Howling, The

Having hit my teenage, hormone-induced, T&A littered, monster movie loving phase somewhere in the early 1990's, I grew up listening to the legends of the great horror movie classics of the 70's and 80's.  By the time I was old enough to go see these movies in the theater, I was getting the watered-down recycled formulas of Nightmare on Elm Street 4 or Jason Goes to Hell. Gone were the days of wildly original movies like Scanners and its exploding heads or the sheer intensity of The Texas Chainsaw Massacre.

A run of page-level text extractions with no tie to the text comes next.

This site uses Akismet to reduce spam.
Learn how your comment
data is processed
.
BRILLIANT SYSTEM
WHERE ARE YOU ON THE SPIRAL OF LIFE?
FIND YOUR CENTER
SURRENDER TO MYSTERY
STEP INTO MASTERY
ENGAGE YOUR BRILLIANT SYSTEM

One of the movies that I heard the most about was The Howling. After all, It had an amazing poster, and by 1991 there were already 6 movies in the franchise, one of which being the weirdly outlandish Howling III: The Marsupials, which I saw late night on HBO when I was 12 and was not terribly impressed (though I think I'd now want to screen it for the Cavalcade). Unfortunately, after that I never made it a priority to go back and see the one that started it all, no mater what my friends said about it. They would go on and on about the transformation sequences, how scary the whole thing was, and how it was even better than the later An American Werewolf in London at mixing comedy with horror. Eventually however, as video tape gave way to DVD and the Special Edition of the movie fell into my lap, I gathered the minions of the Cavalcade and set down to watch.

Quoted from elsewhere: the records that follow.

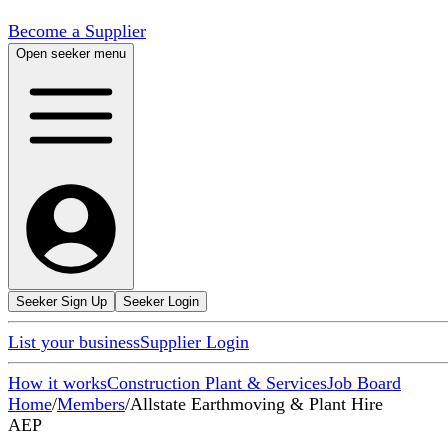
Become a Supplier
Open seeker menu
Seeker Sign Up
Seeker Login
List your business
Supplier Login
How it works
Construction Plant & Services
Job Board
Home
/
Members
/
Allstate Earthmoving & Plant Hire
AEP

After having done so I have to wonder, what was all the hype about?

This film was directed by Joe Dante, who had by this point in his career helmed the Schlocktastic Jaws knock-off, Piranha, and would later go on to direct Gremlins, which was produced by none-other than Jaws director, Steven Spielberg. A staple of Dante's work is a mixture of Comedy and Horror along with numerous references to other films, things that are in full effect in The Howling. The scenes in the bookstore, with veteran actor and frequent Dante collaborator, Dick Miller as the store owner are some of the funniest. After providing the key explanations about the rules of the werewolves of the movie, he's asked,  "Do you really believe all of this?" only to respond, "What? Do I look crazy to you?"

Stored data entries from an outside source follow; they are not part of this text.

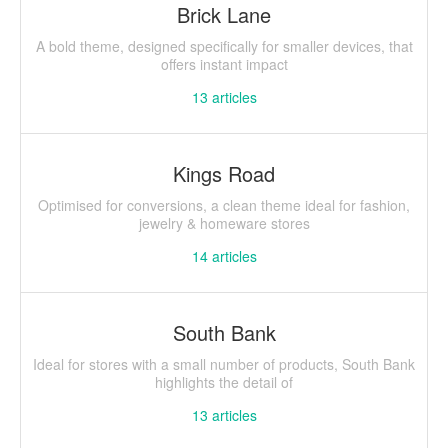
Brick Lane
A bold theme, designed specifically for smaller devices, that
offers instant impact
13
articles
Kings Road
Optimised for conversions, a clean theme ideal for fashion,
jewelry & homeware stores
14
articles
South Bank
Ideal for stores with a small number of products, South Bank
highlights the detail of
13
articles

Sadly, these scenes are few and far between, with the best reserved for the ending. So we have to rely on the horror and suspense to keep us going... which is where the film completely falls apart. Aside from one cheap scare with a dog, and one really effective stalking sequence, this movie fails at generating any level of excitement on the suspense. Long, television soap opera scenes with Dee Wallace and her on-screen (and soon to be real-life) husband Christopher Stone are the order of the day. This is something that was completely left out of the tales I was told of how "awesome" this movie was by my friends as a teenager, all I heard was:

"Dude! Freaky Werewolves!"

"Dude! Freaky Sex!"

"Dude! Freaky Werewolf Sex!"

I should mention that a lot of the kids I knew as a teenager did a lot of drugs.

While they didn't lie-this film does indeed contain a great transformation sequence and some on-screen doggy style (and not in the traditional sense), it's also filled to the brim with the worst thing possible in a low-budget movie... Padding for time.

Over the years, The Howling has become a revered cult classic, with many hailing it as best of the staple of werewolf movies to come out of the 80's. Not only do I have to disagree, I can't even argue that it was all that good. Though when you're comparing it to other werewolf movies like Silver Bullet, Teen Wolf Too, or it's own sequels, this film is pure gold...

But still not recommended for a Cavalcade.